With economic pain lingering and our leaders flailing about looking for solutions, two stalwarts from the financial and political worlds have chimed in. Bill Gross, founder of PIMCO, one of the premier bond mangers-- and notably stationed in California well away from Wall Street-- has called for Congress to increase direct federal spending to stimulate employment by investing in our ailing and archaic infrastructure.
Likewise, former President Bill Clinton has laid out a 14-point plan to bring smart jobs and increase energy efficiency with direct federal spending. The only question I have is why so little of this has been done to date. A crushing deflationary recession and increasing needs for fuel, food and functional jobs... this is a screaming call for stimulative Keynesian spending.

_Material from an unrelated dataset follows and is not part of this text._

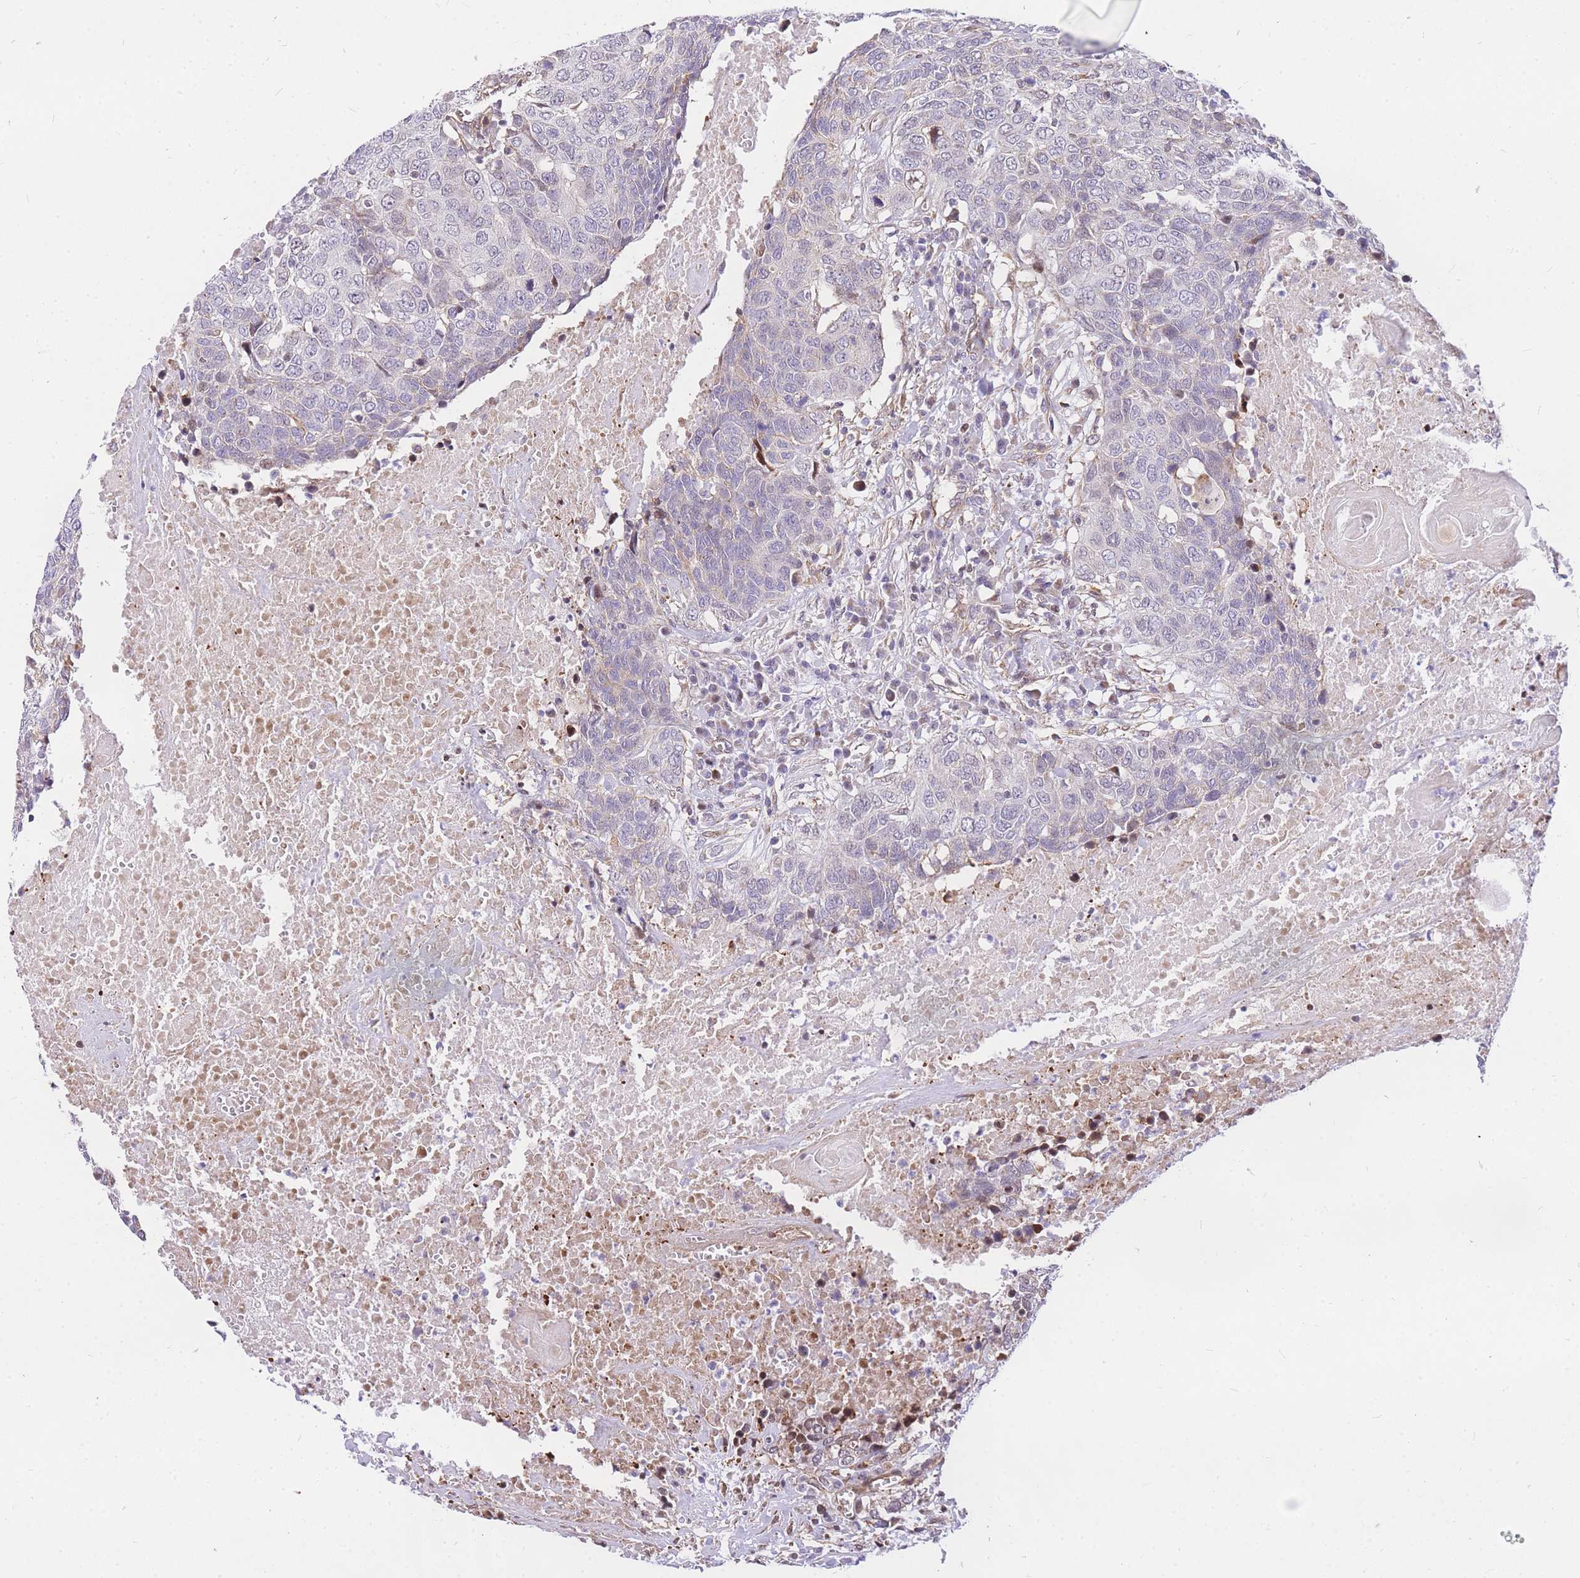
{"staining": {"intensity": "negative", "quantity": "none", "location": "none"}, "tissue": "head and neck cancer", "cell_type": "Tumor cells", "image_type": "cancer", "snomed": [{"axis": "morphology", "description": "Squamous cell carcinoma, NOS"}, {"axis": "topography", "description": "Head-Neck"}], "caption": "An IHC image of head and neck cancer (squamous cell carcinoma) is shown. There is no staining in tumor cells of head and neck cancer (squamous cell carcinoma).", "gene": "S100PBP", "patient": {"sex": "male", "age": 66}}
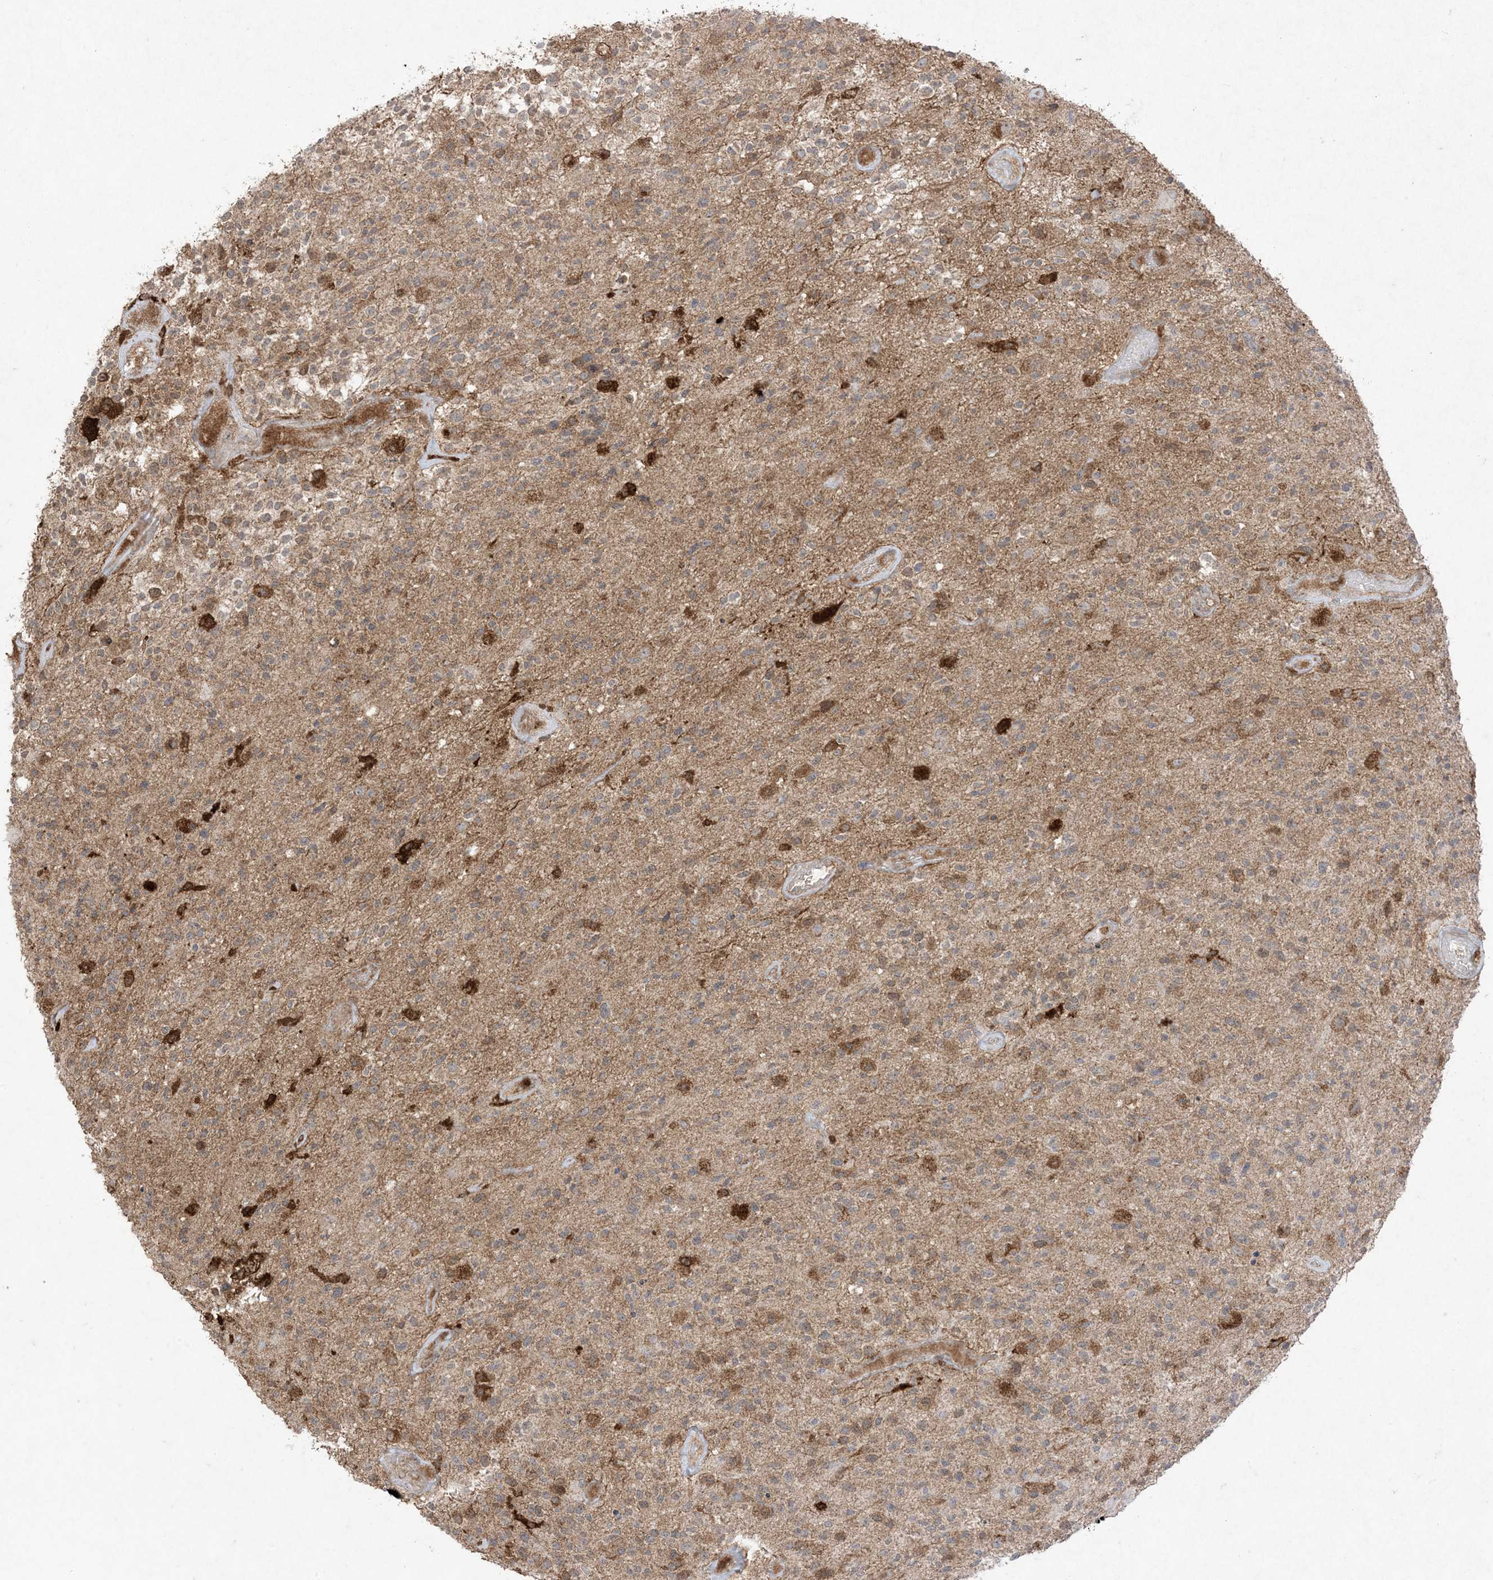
{"staining": {"intensity": "moderate", "quantity": "<25%", "location": "cytoplasmic/membranous"}, "tissue": "glioma", "cell_type": "Tumor cells", "image_type": "cancer", "snomed": [{"axis": "morphology", "description": "Glioma, malignant, High grade"}, {"axis": "morphology", "description": "Glioblastoma, NOS"}, {"axis": "topography", "description": "Brain"}], "caption": "Protein staining of glioma tissue displays moderate cytoplasmic/membranous staining in approximately <25% of tumor cells. The staining was performed using DAB to visualize the protein expression in brown, while the nuclei were stained in blue with hematoxylin (Magnification: 20x).", "gene": "UBE2C", "patient": {"sex": "male", "age": 60}}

Clearly the increase in Federal Reserve liquidity alone has not increased jobs and we need direct federal spending on a massive scale. We learned this lesson in the 1930's and 40's, the last deflationary cycle that didn't end until Europe, Japan and the US put everyone back to work killing each other. It would be nice if we had learned that lesson well enough to obviate another world war. If Obama doesn't do something very soon to get unemployment below 8.5% his legacy will be of a one-term president who was elected with a mandate for change from a devoted and vibrant base, and instead he squandered his presidency on the status quo appealing to the tired tropes of endless war and wall street fat cats.
Obama could have been Marcus Aurelius and instead he chose to be Vitellius; could have been FDR, but opted alternatively to serve GWB's third term. It's really unbelieveable to me.
[One note: Bill Gross at PIMCO has been short Treasuries, so he's talking his book in wanting more deficit spending... but that doesn't make him wrong.]